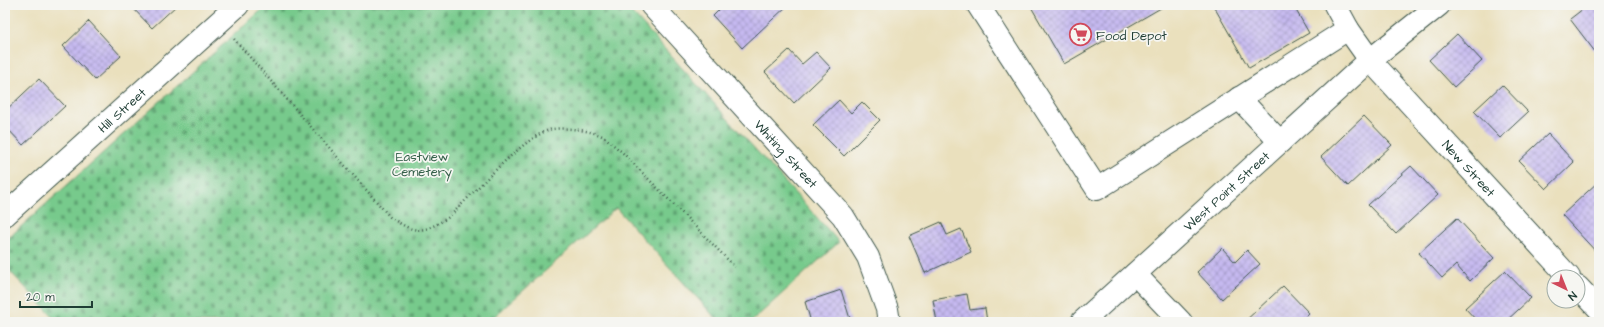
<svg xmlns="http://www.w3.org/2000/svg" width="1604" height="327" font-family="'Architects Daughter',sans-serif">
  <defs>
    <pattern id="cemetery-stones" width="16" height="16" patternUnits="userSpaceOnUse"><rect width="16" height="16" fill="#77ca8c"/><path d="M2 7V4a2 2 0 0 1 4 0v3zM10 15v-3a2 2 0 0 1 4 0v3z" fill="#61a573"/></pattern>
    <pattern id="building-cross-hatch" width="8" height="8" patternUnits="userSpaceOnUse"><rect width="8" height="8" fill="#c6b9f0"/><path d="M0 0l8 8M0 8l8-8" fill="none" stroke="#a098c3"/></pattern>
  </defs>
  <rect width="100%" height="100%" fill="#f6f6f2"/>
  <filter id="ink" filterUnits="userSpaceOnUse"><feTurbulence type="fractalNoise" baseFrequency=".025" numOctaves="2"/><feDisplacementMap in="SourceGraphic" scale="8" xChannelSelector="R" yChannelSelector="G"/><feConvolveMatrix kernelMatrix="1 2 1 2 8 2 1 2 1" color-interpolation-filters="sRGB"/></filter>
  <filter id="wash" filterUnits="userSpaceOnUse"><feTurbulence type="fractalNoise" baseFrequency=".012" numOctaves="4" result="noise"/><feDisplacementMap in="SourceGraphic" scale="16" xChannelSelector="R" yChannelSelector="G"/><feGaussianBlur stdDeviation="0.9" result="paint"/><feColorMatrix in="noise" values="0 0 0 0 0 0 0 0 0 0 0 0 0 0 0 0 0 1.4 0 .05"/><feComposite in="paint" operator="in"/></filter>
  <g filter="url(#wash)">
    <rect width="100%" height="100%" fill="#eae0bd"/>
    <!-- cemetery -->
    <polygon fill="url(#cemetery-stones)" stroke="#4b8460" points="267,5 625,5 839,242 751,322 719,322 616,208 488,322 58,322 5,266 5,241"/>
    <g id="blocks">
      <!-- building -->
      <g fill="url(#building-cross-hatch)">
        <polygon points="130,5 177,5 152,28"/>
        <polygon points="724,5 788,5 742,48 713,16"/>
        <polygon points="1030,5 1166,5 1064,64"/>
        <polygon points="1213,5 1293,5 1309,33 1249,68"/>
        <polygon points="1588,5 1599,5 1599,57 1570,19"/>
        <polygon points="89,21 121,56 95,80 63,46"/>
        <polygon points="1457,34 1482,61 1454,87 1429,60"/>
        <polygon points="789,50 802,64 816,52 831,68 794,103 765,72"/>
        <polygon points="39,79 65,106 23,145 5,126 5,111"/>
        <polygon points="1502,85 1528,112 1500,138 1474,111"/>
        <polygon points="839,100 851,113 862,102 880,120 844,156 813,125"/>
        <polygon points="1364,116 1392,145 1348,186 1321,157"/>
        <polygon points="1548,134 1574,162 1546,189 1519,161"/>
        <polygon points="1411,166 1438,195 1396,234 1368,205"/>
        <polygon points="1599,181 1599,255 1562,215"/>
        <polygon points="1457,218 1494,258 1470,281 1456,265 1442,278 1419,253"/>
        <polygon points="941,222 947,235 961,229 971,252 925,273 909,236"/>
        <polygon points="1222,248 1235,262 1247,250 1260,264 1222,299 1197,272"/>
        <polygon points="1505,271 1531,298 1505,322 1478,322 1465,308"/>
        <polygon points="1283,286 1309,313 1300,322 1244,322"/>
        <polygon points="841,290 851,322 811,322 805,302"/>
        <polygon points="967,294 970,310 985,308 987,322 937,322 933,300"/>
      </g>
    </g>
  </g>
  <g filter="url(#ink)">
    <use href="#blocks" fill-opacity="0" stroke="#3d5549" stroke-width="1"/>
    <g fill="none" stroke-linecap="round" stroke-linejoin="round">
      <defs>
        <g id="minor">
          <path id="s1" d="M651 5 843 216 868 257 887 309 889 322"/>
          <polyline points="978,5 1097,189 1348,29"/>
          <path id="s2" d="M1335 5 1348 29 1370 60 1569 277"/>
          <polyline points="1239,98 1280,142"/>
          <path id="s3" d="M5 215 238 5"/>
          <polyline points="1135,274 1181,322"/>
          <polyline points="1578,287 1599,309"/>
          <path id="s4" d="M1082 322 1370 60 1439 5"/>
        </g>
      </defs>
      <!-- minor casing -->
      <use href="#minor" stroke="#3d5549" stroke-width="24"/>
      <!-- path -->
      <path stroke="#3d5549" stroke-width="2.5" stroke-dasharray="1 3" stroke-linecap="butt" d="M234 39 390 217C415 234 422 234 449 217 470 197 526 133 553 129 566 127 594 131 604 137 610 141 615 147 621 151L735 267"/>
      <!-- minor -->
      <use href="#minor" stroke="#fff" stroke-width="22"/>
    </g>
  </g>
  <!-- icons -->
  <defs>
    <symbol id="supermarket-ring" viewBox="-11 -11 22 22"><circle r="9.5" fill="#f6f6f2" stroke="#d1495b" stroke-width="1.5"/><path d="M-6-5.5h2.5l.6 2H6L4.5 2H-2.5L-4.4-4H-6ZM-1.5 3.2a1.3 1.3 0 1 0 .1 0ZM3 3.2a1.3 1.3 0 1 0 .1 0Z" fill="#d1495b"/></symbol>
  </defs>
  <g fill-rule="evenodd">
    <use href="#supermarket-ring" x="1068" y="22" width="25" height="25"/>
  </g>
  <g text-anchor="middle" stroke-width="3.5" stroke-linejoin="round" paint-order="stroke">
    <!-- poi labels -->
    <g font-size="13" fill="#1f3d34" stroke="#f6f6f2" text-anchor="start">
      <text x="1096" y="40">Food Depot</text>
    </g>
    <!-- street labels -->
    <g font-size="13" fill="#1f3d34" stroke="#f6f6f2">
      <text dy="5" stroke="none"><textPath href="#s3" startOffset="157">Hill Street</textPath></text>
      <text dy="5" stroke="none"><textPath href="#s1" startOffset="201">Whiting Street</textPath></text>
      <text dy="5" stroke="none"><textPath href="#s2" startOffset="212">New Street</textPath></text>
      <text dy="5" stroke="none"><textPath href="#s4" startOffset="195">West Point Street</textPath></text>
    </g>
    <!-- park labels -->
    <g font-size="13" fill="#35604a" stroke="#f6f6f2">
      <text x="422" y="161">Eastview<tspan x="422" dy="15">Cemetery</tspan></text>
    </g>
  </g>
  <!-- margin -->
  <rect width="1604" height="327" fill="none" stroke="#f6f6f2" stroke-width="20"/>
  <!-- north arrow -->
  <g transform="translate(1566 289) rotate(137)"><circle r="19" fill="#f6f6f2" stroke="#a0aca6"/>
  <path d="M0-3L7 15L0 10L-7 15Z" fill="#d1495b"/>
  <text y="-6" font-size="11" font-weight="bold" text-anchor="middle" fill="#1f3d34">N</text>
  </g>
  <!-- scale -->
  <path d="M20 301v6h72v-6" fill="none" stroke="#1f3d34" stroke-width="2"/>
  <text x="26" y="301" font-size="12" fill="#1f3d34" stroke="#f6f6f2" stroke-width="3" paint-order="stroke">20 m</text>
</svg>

+ + + + +

# EXERCISE BRIEF
Reproduce every entry above exactly, and omit the pictures.

# RESULT OF THIS EXERCISE
<svg xmlns="http://www.w3.org/2000/svg" width="1604" height="327" font-family="'Architects Daughter',sans-serif">
  <defs>
    <pattern id="cemetery-stones" width="16" height="16" patternUnits="userSpaceOnUse"><rect width="16" height="16" fill="#77ca8c"/><path d="M2 7V4a2 2 0 0 1 4 0v3zM10 15v-3a2 2 0 0 1 4 0v3z" fill="#61a573"/></pattern>
    <pattern id="building-cross-hatch" width="8" height="8" patternUnits="userSpaceOnUse"><rect width="8" height="8" fill="#c6b9f0"/><path d="M0 0l8 8M0 8l8-8" fill="none" stroke="#a098c3"/></pattern>
  </defs>
  <rect width="100%" height="100%" fill="#f6f6f2"/>
  <filter id="ink" filterUnits="userSpaceOnUse"><feTurbulence type="fractalNoise" baseFrequency=".025" numOctaves="2"/><feDisplacementMap in="SourceGraphic" scale="8" xChannelSelector="R" yChannelSelector="G"/><feConvolveMatrix kernelMatrix="1 2 1 2 8 2 1 2 1" color-interpolation-filters="sRGB"/></filter>
  <filter id="wash" filterUnits="userSpaceOnUse"><feTurbulence type="fractalNoise" baseFrequency=".012" numOctaves="4" result="noise"/><feDisplacementMap in="SourceGraphic" scale="16" xChannelSelector="R" yChannelSelector="G"/><feGaussianBlur stdDeviation="0.9" result="paint"/><feColorMatrix in="noise" values="0 0 0 0 0 0 0 0 0 0 0 0 0 0 0 0 0 1.4 0 .05"/><feComposite in="paint" operator="in"/></filter>
  <g filter="url(#wash)">
    <rect width="100%" height="100%" fill="#eae0bd"/>
    <!-- cemetery -->
    <polygon fill="url(#cemetery-stones)" stroke="#4b8460" points="267,5 625,5 839,242 751,322 719,322 616,208 488,322 58,322 5,266 5,241"/>
    <g id="blocks">
      <!-- building -->
      <g fill="url(#building-cross-hatch)">
        <polygon points="130,5 177,5 152,28"/>
        <polygon points="724,5 788,5 742,48 713,16"/>
        <polygon points="1030,5 1166,5 1064,64"/>
        <polygon points="1213,5 1293,5 1309,33 1249,68"/>
        <polygon points="1588,5 1599,5 1599,57 1570,19"/>
        <polygon points="89,21 121,56 95,80 63,46"/>
        <polygon points="1457,34 1482,61 1454,87 1429,60"/>
        <polygon points="789,50 802,64 816,52 831,68 794,103 765,72"/>
        <polygon points="39,79 65,106 23,145 5,126 5,111"/>
        <polygon points="1502,85 1528,112 1500,138 1474,111"/>
        <polygon points="839,100 851,113 862,102 880,120 844,156 813,125"/>
        <polygon points="1364,116 1392,145 1348,186 1321,157"/>
        <polygon points="1548,134 1574,162 1546,189 1519,161"/>
        <polygon points="1411,166 1438,195 1396,234 1368,205"/>
        <polygon points="1599,181 1599,255 1562,215"/>
        <polygon points="1457,218 1494,258 1470,281 1456,265 1442,278 1419,253"/>
        <polygon points="941,222 947,235 961,229 971,252 925,273 909,236"/>
        <polygon points="1222,248 1235,262 1247,250 1260,264 1222,299 1197,272"/>
        <polygon points="1505,271 1531,298 1505,322 1478,322 1465,308"/>
        <polygon points="1283,286 1309,313 1300,322 1244,322"/>
        <polygon points="841,290 851,322 811,322 805,302"/>
        <polygon points="967,294 970,310 985,308 987,322 937,322 933,300"/>
      </g>
    </g>
  </g>
  <g filter="url(#ink)">
    <use href="#blocks" fill-opacity="0" stroke="#3d5549" stroke-width="1"/>
    <g fill="none" stroke-linecap="round" stroke-linejoin="round">
      <defs>
        <g id="minor">
          <path id="s1" d="M651 5 843 216 868 257 887 309 889 322"/>
          <polyline points="978,5 1097,189 1348,29"/>
          <path id="s2" d="M1335 5 1348 29 1370 60 1569 277"/>
          <polyline points="1239,98 1280,142"/>
          <path id="s3" d="M5 215 238 5"/>
          <polyline points="1135,274 1181,322"/>
          <polyline points="1578,287 1599,309"/>
          <path id="s4" d="M1082 322 1370 60 1439 5"/>
        </g>
      </defs>
      <!-- minor casing -->
      <use href="#minor" stroke="#3d5549" stroke-width="24"/>
      <!-- path -->
      <path stroke="#3d5549" stroke-width="2.5" stroke-dasharray="1 3" stroke-linecap="butt" d="M234 39 390 217C415 234 422 234 449 217 470 197 526 133 553 129 566 127 594 131 604 137 610 141 615 147 621 151L735 267"/>
      <!-- minor -->
      <use href="#minor" stroke="#fff" stroke-width="22"/>
    </g>
  </g>
  <!-- icons -->
  <defs>
    <symbol id="supermarket-ring" viewBox="-11 -11 22 22"><circle r="9.5" fill="#f6f6f2" stroke="#d1495b" stroke-width="1.5"/><path d="M-6-5.5h2.5l.6 2H6L4.5 2H-2.5L-4.4-4H-6ZM-1.5 3.2a1.3 1.3 0 1 0 .1 0ZM3 3.2a1.3 1.3 0 1 0 .1 0Z" fill="#d1495b"/></symbol>
  </defs>
  <g fill-rule="evenodd">
    <use href="#supermarket-ring" x="1068" y="22" width="25" height="25"/>
  </g>
  <g text-anchor="middle" stroke-width="3.5" stroke-linejoin="round" paint-order="stroke">
    <!-- poi labels -->
    <g font-size="13" fill="#1f3d34" stroke="#f6f6f2" text-anchor="start">
      <text x="1096" y="40">Food Depot</text>
    </g>
    <!-- street labels -->
    <g font-size="13" fill="#1f3d34" stroke="#f6f6f2">
      <text dy="5" stroke="none"><textPath href="#s3" startOffset="157">Hill Street</textPath></text>
      <text dy="5" stroke="none"><textPath href="#s1" startOffset="201">Whiting Street</textPath></text>
      <text dy="5" stroke="none"><textPath href="#s2" startOffset="212">New Street</textPath></text>
      <text dy="5" stroke="none"><textPath href="#s4" startOffset="195">West Point Street</textPath></text>
    </g>
    <!-- park labels -->
    <g font-size="13" fill="#35604a" stroke="#f6f6f2">
      <text x="422" y="161">Eastview<tspan x="422" dy="15">Cemetery</tspan></text>
    </g>
  </g>
  <!-- margin -->
  <rect width="1604" height="327" fill="none" stroke="#f6f6f2" stroke-width="20"/>
  <!-- north arrow -->
  <g transform="translate(1566 289) rotate(137)"><circle r="19" fill="#f6f6f2" stroke="#a0aca6"/>
  <path d="M0-3L7 15L0 10L-7 15Z" fill="#d1495b"/>
  <text y="-6" font-size="11" font-weight="bold" text-anchor="middle" fill="#1f3d34">N</text>
  </g>
  <!-- scale -->
  <path d="M20 301v6h72v-6" fill="none" stroke="#1f3d34" stroke-width="2"/>
  <text x="26" y="301" font-size="12" fill="#1f3d34" stroke="#f6f6f2" stroke-width="3" paint-order="stroke">20 m</text>
</svg>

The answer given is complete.